Furthermore, who is to decide how “close” the case must be to permit the consideration of consequences? That is a slippery slope that will allow the original meaning to become merely one consideration among many. For instance, assume that the question of whether the Second Amendment protects an individual right to bear arms is close, even if the better view tips in its favor. Kavanaugh’s approach would authorize judges to decide the case based on their assessment of the consequences of various gun control measures. This approach also likely violates what Michael Rappaport and I have, in the forthcoming “The Power of Interpretation: Minimizing the Construction Zone,” termed the 51-49 rule, which directs the interpreter to choose the better-supported interpretation of constitutional meaning as it was fixed at the time.

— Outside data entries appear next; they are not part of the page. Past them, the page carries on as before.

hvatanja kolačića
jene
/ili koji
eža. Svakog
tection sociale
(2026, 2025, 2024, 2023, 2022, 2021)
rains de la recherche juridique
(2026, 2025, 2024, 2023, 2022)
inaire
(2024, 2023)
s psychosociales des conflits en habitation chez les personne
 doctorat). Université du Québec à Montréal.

Some of the justices, including Sotomayor, Kavanaugh, and Kagan, also suggested that common practices since the time the Electoral College was created might be considered in addition to the original meaning. But this method has many of the same problems as the consequentialist approach, and it is not akin to following judicial precedent. The scope of practices is generally less clear than the scope of judicial precedent because such practices do not come with a rationale laid out in a case. For instance, it has been the practice for some time for many states to require electors to pledge themselves to a candidate. But this practice of pledging has not carried with it any legal obligation, which is the relevant issue here.
Moreover, Court precedent at least attempts to form a coherent whole. But practices can arise in different legal areas and their implications can thus fundamentally conflict. These cases again provide good examples of the problem. Even if one did think that pledges since the Founding implied that electors no longer had legal discretion, many constitutional amendments have been introduced to eliminate that discretion. That series of amendment attempts suggests long-established recognition of electoral discretion in the Constitution as it is. Finally, precedent comes from a judiciary that has a claim to impartiality, but common practices originate from political actors that may themselves be self-interested. That is yet another reason that judicial precedent—even if at variance with the best version of original meaning—may sometimes control, but common practice never should.

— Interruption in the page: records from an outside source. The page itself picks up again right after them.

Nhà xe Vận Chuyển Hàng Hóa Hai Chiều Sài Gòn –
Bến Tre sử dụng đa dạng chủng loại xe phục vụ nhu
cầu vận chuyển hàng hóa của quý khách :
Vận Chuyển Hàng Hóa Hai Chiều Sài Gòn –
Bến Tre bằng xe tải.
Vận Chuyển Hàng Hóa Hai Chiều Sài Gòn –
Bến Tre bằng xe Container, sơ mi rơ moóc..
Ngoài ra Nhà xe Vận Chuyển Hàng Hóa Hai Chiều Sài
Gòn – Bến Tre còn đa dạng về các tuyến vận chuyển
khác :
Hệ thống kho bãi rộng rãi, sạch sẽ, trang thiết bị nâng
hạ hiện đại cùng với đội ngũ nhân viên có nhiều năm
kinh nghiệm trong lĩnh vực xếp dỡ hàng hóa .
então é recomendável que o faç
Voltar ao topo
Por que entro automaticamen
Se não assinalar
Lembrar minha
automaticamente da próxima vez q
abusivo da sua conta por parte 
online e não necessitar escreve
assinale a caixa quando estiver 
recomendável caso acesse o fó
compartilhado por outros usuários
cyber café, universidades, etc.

To be sure, practices from around the time of a constitutional provision is fixed may shed light on its meaning because they represent contemporaneous interpretations. But there were no practices at that time relevant to the question of whether states can impose legal obligations on electors. Indeed, even if there were diffuse expectations by some people that electors should reflect the voters’ wishes, they did not rise to the level of official practices that should inform the meaning of a constitutional text after it is enacted.
As Mike Rappaport and I have argued, it is constitutional for judges to follow Court precedent rather than original meaning. It is even warranted in certain, limited circumstances. Originalists need to frame better-reticulated rules about what those circumstances are. But inviting judges to consider the consequences of their decisions or the recent practice of other governmental actors as guides to interpretation threatens to bury originalism.